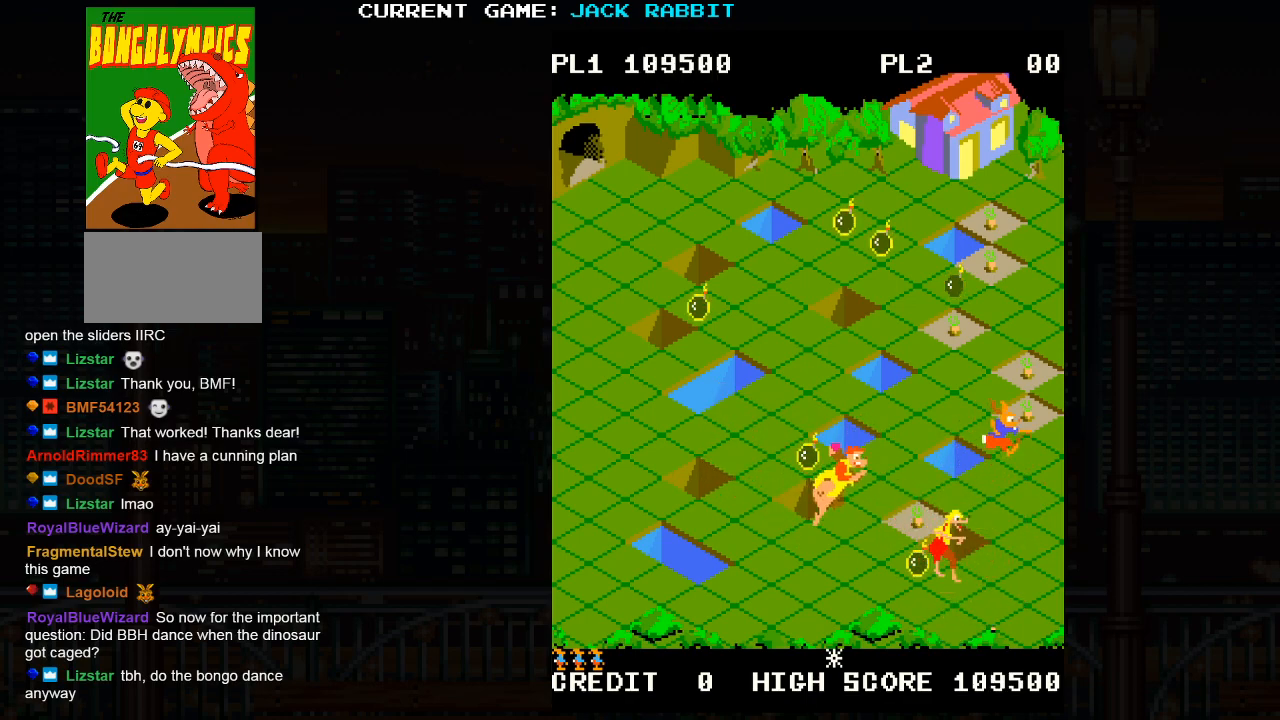
{"buttons": [], "left_stick": "center", "events": [[133, "left_stick", "center"], [200, "left_stick", "left"], [267, "left_stick", "up-left"], [467, "left_stick", "center"]]}
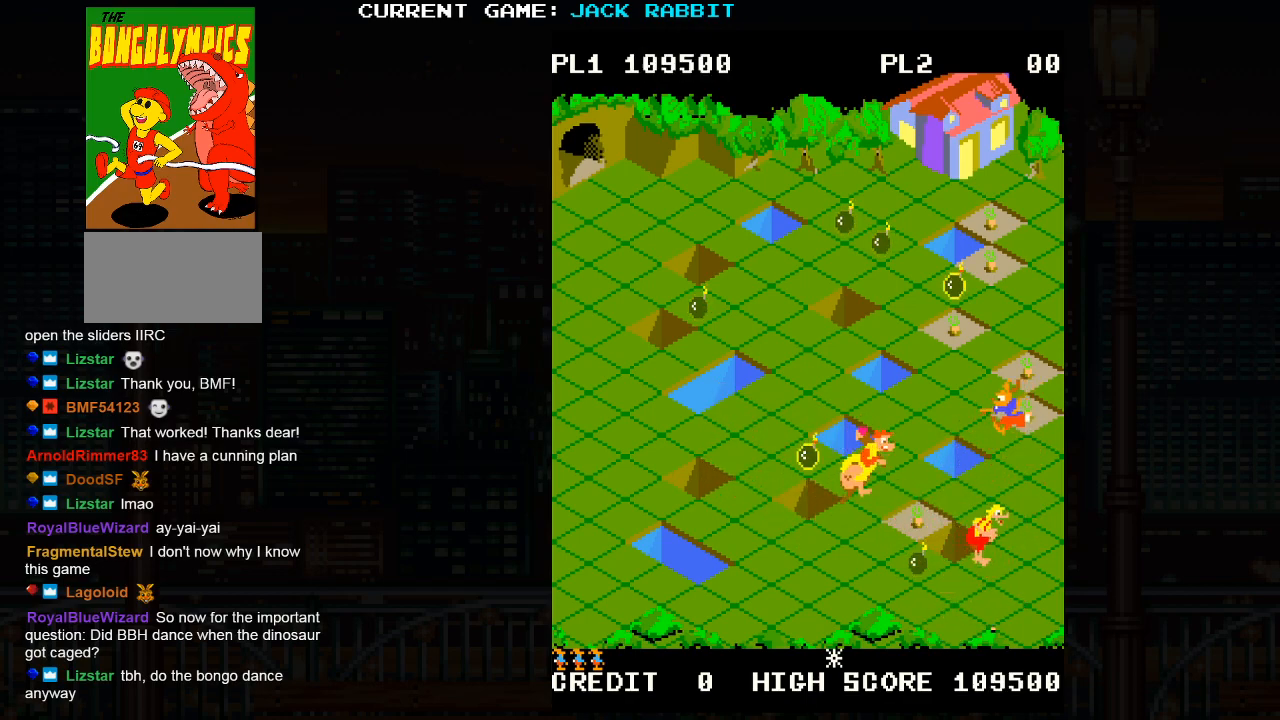
{"buttons": [], "left_stick": "center", "events": [[50, "left_stick", "right"], [133, "left_stick", "up-right"], [383, "left_stick", "center"]]}
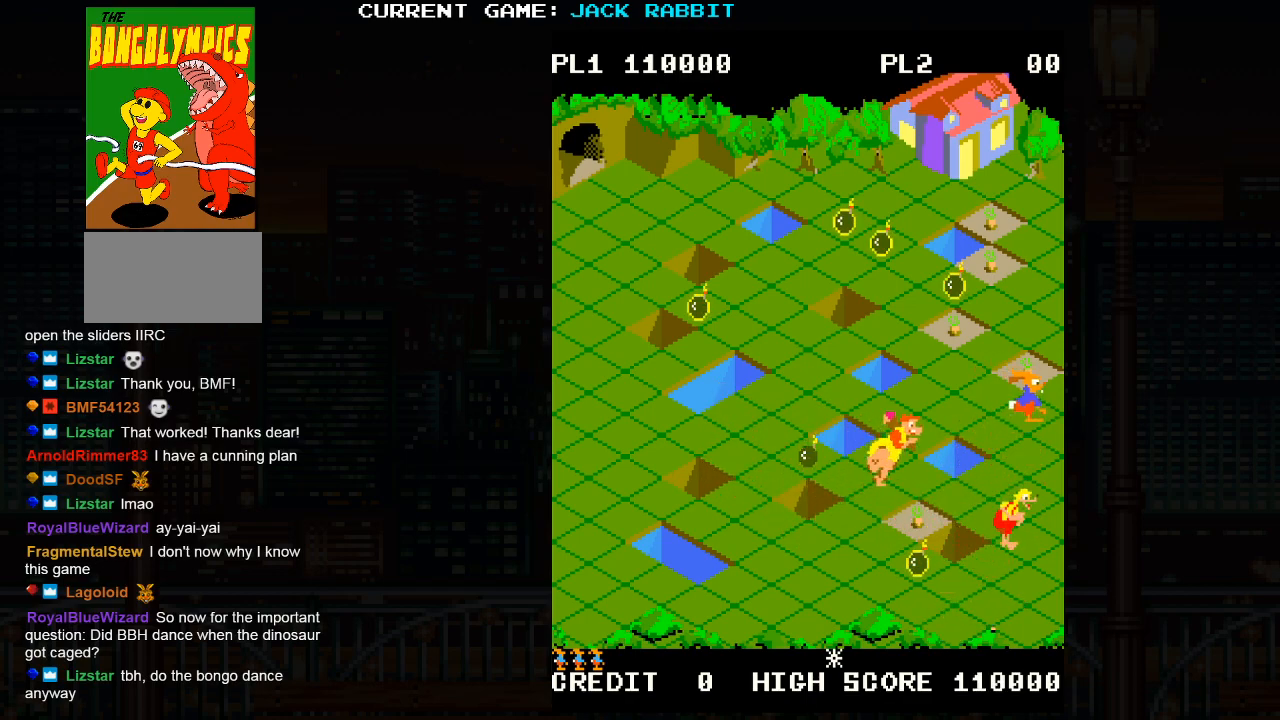
{"buttons": [], "left_stick": "up-left", "events": [[33, "left_stick", "up"], [83, "left_stick", "up-right"], [250, "left_stick", "center"], [500, "left_stick", "up-left"]]}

###

* **Exercise aim**
Everything in the material above should be reproduced exactly, except the pictures.

* **Result**
{"buttons": [], "left_stick": "center", "events": [[133, "left_stick", "center"], [200, "left_stick", "left"], [267, "left_stick", "up-left"], [467, "left_stick", "center"]]}
{"buttons": [], "left_stick": "center", "events": [[50, "left_stick", "right"], [133, "left_stick", "up-right"], [383, "left_stick", "center"]]}
{"buttons": [], "left_stick": "up-left", "events": [[33, "left_stick", "up"], [83, "left_stick", "up-right"], [250, "left_stick", "center"], [500, "left_stick", "up-left"]]}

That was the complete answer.